● Your instructions
The lines to copy are those in the records below that hold the word "with".

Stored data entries
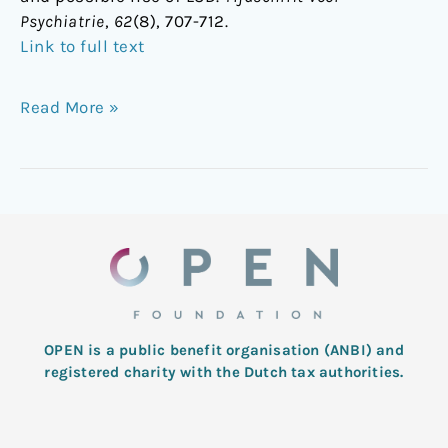
Psychiatrie
,
62
(8), 707-712.
Link to full text
Read More »
OPEN is a public benefit organisation (ANBI) and
registered charity with the Dutch tax authorities.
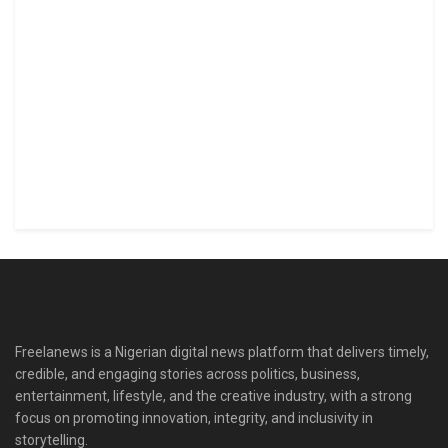
Freelanews is a Nigerian digital news platform that delivers timely,
credible, and engaging stories across politics, business,
entertainment, lifestyle, and the creative industry, with a strong
focus on promoting innovation, integrity, and inclusivity in
storytelling.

● Exercise result
registered charity with the Dutch tax authorities.
entertainment, lifestyle, and the creative industry, with a strong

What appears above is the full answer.